Damit der ÖPNV die künftigen Herausforderungen bewältigen kann, sind zusätzliche Investitionen nötig: Laut einer aktuellen Umfrage des VDV unter seinen Mitgliedern benötigt die Branche in den kommenden zehn Jahren 15 Milliarden Euro, um den Nahverkehr flächendeckend so zu modernisieren und auszubauen, dass Busse und Bahnen zum zentralen Baustein für die nötige Verkehrswende werden. Hinzu kommen fünf Milliarden Euro, um den bereits seit Jahren wachsenden Sanierungsstau im kommunalen ÖPNV abzubauen. „Wir fordern die Bundesregierung auf, ein Sonderprogramm in Höhe von 15 Milliarden Euro über zehn Jahre aufzulegen, um die dringend notwendigen Investitionen in den kommunalen Nahverkehr zu ermöglichen und damit die Verkehrswende in Deutschland entscheidend voranzubringen. Die Länder sollten dieses Programm mit fünf Milliarden Euro über die Laufzeit mitfinanzieren“, so Fenske.
Die in Hamburg vorgestellten Projekte aus den fünf großen Städten, zeigen exemplarisch, dass es in unterschiedlichsten Bereichen im ÖPNV Investitionsbedarf mit erheblichem Mittelbedarf gibt: Es geht um Streckenerweiterungen, „Lückenschlüsse“ und Neubauprojekte im Stadtbahnbereich, um Maßnahmen zur Herstellung der Barrierefreiheit sowie um die Anschaffung neuer Fahrzeuge (E-Busse). Zudem fallen im bestehenden Netz bei allen Unternehmen erhebliche Sanierungs- und Erneuerungskosten nur für die Infrastruktur an.

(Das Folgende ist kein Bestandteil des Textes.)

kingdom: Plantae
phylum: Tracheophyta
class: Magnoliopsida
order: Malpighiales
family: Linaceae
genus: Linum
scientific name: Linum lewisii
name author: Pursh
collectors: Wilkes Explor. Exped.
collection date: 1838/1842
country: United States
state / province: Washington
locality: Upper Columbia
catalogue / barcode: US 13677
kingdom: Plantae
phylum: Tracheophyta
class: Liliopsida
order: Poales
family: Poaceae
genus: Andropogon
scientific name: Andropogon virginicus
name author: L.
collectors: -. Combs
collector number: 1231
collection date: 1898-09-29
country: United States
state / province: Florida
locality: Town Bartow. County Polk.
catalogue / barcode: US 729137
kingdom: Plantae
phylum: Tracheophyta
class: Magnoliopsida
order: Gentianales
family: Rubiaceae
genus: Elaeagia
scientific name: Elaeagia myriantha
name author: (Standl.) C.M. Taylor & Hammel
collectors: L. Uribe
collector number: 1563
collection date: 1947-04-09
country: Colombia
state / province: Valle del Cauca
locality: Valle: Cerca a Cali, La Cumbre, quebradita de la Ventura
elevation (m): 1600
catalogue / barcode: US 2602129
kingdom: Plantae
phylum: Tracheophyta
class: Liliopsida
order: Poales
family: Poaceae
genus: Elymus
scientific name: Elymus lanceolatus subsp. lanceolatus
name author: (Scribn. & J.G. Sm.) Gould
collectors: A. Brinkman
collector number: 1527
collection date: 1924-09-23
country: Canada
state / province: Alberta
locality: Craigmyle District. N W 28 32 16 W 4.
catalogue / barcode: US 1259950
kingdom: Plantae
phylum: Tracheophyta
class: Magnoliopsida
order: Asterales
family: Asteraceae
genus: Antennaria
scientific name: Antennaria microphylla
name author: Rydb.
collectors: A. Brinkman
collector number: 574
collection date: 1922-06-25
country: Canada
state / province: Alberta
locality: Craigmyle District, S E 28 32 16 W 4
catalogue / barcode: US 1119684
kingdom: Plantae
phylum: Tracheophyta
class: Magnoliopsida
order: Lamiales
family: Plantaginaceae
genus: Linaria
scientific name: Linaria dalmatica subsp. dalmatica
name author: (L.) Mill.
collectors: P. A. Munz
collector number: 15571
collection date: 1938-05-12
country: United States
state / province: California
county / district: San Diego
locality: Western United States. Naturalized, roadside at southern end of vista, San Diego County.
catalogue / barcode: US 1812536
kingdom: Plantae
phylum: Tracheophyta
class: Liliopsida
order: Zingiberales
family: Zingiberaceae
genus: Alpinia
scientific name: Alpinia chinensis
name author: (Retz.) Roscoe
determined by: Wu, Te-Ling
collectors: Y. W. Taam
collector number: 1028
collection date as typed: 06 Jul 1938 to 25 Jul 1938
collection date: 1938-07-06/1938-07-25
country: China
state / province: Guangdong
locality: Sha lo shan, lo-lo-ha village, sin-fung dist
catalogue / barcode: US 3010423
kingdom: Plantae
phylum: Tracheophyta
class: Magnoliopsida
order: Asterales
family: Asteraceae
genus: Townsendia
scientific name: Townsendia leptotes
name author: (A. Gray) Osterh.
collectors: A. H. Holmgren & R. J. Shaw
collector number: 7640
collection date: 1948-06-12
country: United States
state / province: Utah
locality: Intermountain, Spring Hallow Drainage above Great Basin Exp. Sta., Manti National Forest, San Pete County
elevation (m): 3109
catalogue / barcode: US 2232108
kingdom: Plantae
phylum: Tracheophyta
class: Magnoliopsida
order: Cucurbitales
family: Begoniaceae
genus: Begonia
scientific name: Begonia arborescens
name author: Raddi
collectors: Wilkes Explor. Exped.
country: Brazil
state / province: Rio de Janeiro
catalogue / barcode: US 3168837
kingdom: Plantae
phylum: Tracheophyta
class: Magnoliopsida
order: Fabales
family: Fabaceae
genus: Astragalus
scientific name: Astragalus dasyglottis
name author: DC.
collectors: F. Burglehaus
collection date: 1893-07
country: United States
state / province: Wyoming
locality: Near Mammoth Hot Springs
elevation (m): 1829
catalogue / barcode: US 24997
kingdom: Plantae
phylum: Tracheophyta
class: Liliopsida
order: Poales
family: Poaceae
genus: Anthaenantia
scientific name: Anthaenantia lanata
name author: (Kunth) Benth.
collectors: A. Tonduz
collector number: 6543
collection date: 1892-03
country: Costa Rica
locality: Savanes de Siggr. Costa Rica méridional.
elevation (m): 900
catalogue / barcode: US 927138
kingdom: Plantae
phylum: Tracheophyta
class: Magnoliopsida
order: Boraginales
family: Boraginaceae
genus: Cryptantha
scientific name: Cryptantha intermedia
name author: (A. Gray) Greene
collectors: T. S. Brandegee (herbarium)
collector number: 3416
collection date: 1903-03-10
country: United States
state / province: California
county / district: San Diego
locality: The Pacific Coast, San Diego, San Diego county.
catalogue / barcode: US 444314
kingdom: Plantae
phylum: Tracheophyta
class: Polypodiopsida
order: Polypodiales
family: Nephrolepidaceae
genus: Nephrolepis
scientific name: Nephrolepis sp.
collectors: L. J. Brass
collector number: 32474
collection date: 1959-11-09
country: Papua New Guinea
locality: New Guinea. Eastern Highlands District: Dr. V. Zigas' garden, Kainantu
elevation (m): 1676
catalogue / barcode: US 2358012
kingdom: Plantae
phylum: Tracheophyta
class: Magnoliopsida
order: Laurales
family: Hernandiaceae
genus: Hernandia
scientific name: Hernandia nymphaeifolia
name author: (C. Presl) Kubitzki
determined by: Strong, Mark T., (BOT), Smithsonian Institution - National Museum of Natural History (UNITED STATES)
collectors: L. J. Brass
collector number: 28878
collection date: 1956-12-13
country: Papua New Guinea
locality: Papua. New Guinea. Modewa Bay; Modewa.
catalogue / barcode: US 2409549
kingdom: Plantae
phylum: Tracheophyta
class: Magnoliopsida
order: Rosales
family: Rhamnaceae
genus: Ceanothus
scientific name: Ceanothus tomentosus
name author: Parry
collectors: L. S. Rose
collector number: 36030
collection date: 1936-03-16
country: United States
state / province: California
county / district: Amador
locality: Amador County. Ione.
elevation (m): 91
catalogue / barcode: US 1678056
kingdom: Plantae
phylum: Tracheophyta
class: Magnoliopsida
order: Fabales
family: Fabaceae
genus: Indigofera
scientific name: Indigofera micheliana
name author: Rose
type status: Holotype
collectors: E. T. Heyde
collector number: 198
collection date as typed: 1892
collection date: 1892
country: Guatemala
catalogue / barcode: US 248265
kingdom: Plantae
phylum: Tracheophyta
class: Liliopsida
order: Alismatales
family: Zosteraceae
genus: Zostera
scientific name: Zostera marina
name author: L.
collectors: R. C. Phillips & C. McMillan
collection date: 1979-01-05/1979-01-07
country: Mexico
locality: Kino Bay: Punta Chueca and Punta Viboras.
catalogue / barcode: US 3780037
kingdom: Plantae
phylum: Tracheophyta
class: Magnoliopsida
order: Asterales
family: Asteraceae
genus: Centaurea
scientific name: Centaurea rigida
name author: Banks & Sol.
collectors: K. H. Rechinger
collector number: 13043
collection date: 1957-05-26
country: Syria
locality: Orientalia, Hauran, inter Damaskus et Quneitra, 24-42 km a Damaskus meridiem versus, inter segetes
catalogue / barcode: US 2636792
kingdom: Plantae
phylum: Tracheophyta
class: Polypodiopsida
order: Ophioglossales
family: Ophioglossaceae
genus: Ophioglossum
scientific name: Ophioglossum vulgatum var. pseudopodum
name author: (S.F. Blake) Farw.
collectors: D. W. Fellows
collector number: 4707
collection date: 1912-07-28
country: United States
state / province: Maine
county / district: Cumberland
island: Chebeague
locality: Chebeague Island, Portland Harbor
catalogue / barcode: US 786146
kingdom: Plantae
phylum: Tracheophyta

Beispiel Dortmund – Verlängerung U44 und H-Bahn

Dortmund hatte im Jahr 2008 den Ausbau des Stadtbahnnetzes mit der Eröffnung der dritten Tunnelstrecke abgeschlossen. In den letzten Jahren wuchs jedoch die Zahl der Einwohner, die jetzt über 600.000 liegt, und die Zahl der Arbeitsplätze stetig an. Neue Wohn- und Gewerbeflächen wurden erschlossen, z.B. an der Westfalenhütte, wo bis zu 6.000 Arbeitsplätze im Logistiksektor entstehen. Diese Gebiete sollen an das Schienennetz angebunden werden, u.a. durch die Streckenverlängerung der Stadtbahnlinie U44 über die Haltestelle „Westfalenhütte“ bis zum Halt Rüschebrinkstraße (Länge 1.650 m, Investitionsvolumen für die ÖPNV-Trasse ohne Straßenbau ca. 38, 4 Mio. €) sowie durch die Verlängerung der H-Bahn von der Haltestelle „Technologiezentrum“ in das Erweiterungsgebiet „Weißes Feld“ des Technologieparks (Streckenlänge 1,2 km, Kosten Infrastruktur: 20 Mio. €, Fahrzeug ca. 1,6 Mio. €). Hubert Jung, VDV-Vizepräsident und Verkehrsvorstand von DSW21 dazu: „Die dynamische Entwicklung Dortmunds bei den Einwohnerzahlen und bei den Arbeitsplätzen erfordert jetzt zusätzliche Investitionen in den ÖPNV, mit denen wir hier vor zehn Jahren noch nicht rechnen konnten. In ähnlicher Situation befinden sich bundesweit mittlerweile viele Städte, in denen Bevölkerungswachstum neue Infrastruktur für Straßen- und Stadtbahnen erforderlich macht.“

Im Verband Deutscher Verkehrsunternehmen (VDV) sind rund 600 Unternehmen des Öffentlichen Personenverkehrs und des Schienengüterverkehrs organisiert. Täglich ersetzen Busse und Bahnen rund 20 Millionen Autofahrten und 77.000 voll beladene Lkw. So sorgen der VDV und seine Mitgliedsunternehmen dafür, dass Deutschland nachhaltig mobil bleibt!